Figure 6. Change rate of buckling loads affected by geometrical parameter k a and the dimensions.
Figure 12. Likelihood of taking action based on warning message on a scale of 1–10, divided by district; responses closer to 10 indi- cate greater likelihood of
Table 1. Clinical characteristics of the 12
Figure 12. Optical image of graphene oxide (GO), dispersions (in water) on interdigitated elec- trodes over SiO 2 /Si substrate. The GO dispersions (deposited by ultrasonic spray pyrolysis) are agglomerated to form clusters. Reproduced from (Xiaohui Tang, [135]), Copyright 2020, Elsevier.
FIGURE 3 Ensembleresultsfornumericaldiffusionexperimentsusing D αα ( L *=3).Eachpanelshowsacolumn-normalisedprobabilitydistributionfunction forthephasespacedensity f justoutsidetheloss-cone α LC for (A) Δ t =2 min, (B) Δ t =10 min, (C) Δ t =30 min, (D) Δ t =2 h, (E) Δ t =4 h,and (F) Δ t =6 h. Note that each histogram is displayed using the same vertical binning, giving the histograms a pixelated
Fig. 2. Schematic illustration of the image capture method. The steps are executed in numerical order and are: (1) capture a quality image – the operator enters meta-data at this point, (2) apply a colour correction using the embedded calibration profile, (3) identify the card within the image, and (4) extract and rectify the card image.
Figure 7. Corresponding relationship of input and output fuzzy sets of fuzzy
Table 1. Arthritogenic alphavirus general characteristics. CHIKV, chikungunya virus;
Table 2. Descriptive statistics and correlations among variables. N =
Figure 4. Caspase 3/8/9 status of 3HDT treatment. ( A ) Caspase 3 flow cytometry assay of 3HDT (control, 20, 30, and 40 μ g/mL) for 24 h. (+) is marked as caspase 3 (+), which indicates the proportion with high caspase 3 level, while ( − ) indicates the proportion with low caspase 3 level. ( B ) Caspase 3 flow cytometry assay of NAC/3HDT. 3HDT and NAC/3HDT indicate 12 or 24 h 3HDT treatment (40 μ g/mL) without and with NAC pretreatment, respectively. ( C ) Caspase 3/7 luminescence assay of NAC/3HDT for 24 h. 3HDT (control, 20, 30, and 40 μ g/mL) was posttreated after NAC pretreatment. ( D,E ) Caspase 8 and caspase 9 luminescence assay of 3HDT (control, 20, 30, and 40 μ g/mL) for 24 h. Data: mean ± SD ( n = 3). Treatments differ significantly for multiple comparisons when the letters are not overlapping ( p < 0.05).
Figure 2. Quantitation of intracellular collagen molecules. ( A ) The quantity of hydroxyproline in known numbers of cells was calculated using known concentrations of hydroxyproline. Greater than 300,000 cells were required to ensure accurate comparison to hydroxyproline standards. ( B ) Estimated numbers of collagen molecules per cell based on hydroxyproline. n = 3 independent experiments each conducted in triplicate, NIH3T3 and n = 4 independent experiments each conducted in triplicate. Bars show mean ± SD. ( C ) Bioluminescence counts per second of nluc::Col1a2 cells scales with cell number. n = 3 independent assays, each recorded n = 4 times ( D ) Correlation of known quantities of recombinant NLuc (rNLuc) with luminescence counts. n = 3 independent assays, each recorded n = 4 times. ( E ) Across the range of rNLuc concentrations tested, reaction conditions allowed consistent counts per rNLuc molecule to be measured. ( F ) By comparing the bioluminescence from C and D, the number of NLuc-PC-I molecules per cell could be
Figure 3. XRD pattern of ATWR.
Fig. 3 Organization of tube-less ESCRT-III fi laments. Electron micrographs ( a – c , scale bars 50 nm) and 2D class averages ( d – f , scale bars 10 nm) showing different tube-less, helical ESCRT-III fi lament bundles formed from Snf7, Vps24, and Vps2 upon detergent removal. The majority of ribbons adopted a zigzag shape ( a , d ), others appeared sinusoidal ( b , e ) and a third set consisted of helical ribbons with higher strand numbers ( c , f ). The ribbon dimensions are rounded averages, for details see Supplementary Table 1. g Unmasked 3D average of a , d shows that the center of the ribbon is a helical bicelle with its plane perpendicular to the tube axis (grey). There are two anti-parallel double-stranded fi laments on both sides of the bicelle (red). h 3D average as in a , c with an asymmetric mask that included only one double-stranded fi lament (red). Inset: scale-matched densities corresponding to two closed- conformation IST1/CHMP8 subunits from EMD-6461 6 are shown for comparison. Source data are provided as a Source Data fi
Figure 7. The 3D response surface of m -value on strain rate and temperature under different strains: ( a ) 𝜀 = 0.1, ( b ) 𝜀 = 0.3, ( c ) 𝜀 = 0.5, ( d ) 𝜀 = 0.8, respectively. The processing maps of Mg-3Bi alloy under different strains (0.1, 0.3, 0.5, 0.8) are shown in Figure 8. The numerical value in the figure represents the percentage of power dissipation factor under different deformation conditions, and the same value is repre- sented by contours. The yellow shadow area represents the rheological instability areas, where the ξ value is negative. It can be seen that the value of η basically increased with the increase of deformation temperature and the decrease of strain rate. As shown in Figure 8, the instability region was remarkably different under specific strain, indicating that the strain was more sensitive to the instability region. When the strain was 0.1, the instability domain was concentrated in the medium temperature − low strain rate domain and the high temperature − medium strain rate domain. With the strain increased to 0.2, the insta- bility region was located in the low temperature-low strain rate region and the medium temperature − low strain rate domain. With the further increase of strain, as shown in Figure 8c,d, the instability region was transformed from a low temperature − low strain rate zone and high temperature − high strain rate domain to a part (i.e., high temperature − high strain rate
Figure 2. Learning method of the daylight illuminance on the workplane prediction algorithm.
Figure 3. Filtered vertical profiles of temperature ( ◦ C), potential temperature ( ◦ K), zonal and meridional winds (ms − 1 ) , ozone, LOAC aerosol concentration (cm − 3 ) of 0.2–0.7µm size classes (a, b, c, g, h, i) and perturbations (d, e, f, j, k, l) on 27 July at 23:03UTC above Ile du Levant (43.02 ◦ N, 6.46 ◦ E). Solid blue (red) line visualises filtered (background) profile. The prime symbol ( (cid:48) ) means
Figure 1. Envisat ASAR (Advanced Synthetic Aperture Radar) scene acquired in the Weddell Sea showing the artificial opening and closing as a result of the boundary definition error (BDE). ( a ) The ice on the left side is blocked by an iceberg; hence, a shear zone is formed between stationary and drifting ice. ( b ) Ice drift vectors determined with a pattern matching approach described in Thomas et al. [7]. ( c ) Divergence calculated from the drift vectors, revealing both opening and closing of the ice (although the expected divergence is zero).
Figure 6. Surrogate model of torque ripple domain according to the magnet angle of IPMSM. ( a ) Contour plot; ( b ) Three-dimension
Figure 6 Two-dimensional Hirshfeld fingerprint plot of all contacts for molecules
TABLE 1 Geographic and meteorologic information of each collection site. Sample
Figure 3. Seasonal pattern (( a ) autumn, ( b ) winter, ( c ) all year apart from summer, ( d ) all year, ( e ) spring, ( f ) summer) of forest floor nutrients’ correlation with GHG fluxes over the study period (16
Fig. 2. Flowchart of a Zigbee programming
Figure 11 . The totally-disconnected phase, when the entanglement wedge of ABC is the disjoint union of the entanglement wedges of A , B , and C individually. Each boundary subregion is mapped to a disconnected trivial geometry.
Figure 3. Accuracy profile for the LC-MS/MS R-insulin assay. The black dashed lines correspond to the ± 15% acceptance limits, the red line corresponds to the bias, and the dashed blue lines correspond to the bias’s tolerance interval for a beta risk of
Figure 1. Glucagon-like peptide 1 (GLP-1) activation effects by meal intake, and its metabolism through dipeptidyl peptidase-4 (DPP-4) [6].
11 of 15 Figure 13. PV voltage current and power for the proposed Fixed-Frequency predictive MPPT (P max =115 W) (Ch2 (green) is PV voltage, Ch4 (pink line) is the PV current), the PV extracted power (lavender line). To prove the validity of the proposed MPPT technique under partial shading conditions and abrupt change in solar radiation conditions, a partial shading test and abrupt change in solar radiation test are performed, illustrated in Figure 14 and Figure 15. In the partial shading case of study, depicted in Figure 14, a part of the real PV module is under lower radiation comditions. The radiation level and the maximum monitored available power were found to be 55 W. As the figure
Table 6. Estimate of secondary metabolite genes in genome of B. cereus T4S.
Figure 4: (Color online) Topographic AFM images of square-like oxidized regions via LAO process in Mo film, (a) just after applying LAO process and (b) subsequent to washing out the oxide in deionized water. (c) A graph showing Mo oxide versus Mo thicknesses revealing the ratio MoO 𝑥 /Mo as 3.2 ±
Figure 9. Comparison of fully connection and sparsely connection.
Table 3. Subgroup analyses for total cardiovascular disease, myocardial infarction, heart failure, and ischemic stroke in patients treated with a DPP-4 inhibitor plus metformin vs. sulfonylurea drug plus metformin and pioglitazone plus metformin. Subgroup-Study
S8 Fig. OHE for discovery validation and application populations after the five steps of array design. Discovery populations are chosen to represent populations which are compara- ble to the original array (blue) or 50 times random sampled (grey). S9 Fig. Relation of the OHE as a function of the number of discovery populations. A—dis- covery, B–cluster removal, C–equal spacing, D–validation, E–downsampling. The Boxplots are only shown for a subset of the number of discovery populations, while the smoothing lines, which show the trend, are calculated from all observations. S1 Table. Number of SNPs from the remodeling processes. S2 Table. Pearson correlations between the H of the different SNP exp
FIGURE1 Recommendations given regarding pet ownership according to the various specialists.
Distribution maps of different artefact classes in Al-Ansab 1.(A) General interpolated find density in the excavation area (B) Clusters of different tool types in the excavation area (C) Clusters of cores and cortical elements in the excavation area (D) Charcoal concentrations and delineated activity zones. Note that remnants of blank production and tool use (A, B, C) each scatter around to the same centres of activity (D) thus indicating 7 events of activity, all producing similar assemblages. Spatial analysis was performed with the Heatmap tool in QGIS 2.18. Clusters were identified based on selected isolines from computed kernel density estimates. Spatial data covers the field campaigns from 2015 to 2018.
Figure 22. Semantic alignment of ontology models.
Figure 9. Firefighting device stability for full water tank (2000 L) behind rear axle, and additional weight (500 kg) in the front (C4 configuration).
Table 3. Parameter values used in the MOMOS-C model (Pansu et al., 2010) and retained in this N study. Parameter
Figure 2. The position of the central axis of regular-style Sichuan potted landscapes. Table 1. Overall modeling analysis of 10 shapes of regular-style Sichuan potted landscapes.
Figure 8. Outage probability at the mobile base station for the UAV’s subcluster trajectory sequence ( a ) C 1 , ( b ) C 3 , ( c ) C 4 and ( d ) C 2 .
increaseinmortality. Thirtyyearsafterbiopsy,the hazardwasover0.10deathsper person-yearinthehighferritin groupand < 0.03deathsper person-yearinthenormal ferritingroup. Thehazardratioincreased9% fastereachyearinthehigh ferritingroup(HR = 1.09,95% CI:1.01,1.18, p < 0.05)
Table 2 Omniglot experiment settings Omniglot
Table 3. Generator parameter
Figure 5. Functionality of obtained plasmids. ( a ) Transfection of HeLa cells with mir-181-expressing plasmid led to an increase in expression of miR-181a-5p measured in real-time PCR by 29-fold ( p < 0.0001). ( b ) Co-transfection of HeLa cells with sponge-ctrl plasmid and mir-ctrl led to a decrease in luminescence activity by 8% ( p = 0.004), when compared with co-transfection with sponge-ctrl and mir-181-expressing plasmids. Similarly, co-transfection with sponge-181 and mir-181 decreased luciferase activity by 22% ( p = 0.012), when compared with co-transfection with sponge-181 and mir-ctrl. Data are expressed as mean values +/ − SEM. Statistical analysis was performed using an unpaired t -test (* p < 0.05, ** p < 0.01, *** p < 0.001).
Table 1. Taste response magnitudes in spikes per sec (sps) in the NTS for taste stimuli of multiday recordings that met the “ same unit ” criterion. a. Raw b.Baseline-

Problem statement >>
When a line in the material above includes the word "characteristics", copy that line.

Answer for this exercise >>
Table 1. Clinical characteristics of the 12
Table 1. Arthritogenic alphavirus general characteristics. CHIKV, chikungunya virus;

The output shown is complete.